Melitón Cardona. Ex embajador de España en Dinamarca/The Diplomat

Es probable que el tema de la inmigración condicione los resultados de las próximas citas electorales europeas; no sería de extrañar porque se trata de un problema que amenaza con resquebrajar las costuras de la Unión; los países de del grupo de Visegrado, Austria y, recientemente, Italia no parecen estar dispuestos a seguir tolerando un estado de cosas que perciben como una amenaza a su identidad, algo que, en mi opinión, es el meollo de la cuestión, porque pensar que una llegada masiva de personas que pertenecen a otro círculo cultural no tendrá impacto en el devenir de un país es pensar en lo excusado.

Conviene tener presente algunas ideas básicas. Para empezar el derecho internacional general no contiene ninguna norma que obligue a los Estados a admitir en su territorio a ciudadanos extranjeros, algo que conviene retener. Para continuar, nadie emigra si no tiene un incentivo que le impulse a hacerlo, como ha señalado certeramente Hans Magnus Enzensberger, lo que explica el hecho de que no lleguen pateras ni a las costas portuguesas ni a Gibraltar.

El caso australiano es significativo: hace años, llegaron a alcanzar las costas australianas hasta 30.000 personas al año; un gobierno sensato decidió que quien entrara irregularmente en su territorio sería inmediatamente reenviado a determinadas islas del Pacífico: el resultado fue concluyente: se pasó de 30.000 entradas ilegales a ninguna.

“Una política de fronteras abiertas es incompatible con el Estado de bienestar”

Dejando aparte las aportaciones buenistas al debate, que surgen de lo que Max Weber categorizó como Gesinnungsethik o ética de los principios, el hecho es que quien pretende instalarse en Europa a toda costa es alguien que desea beneficiarse de un Estado de bienestar a cuya costosa creación no ha contribuido mediante el pago de impuestos y contribuciones sociales. De ahí que frente a ese buenísimo surja esa Verantwortungsethik o ética de la responsabilidad que cualquier gobernante que se precie, haya leído o no a Weber, debe tener presente.

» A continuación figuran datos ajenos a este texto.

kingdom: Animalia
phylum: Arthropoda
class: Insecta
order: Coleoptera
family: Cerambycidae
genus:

El ciudadano puede regirse por la ética de los principios, el responsable político debe hacerlo por la de la responsabilidad en tanto en cuanto su buenismo puede tener consecuencias sociales devastadoras y contraproducentes y una cosa es clara, a saber, que una política de fronteras abiertas es incompatible con el Estado de bienestar: lo afirmó Milton Friedman al escribir que “You can have open borders or you can have a welfare-state. But you can’t have both”.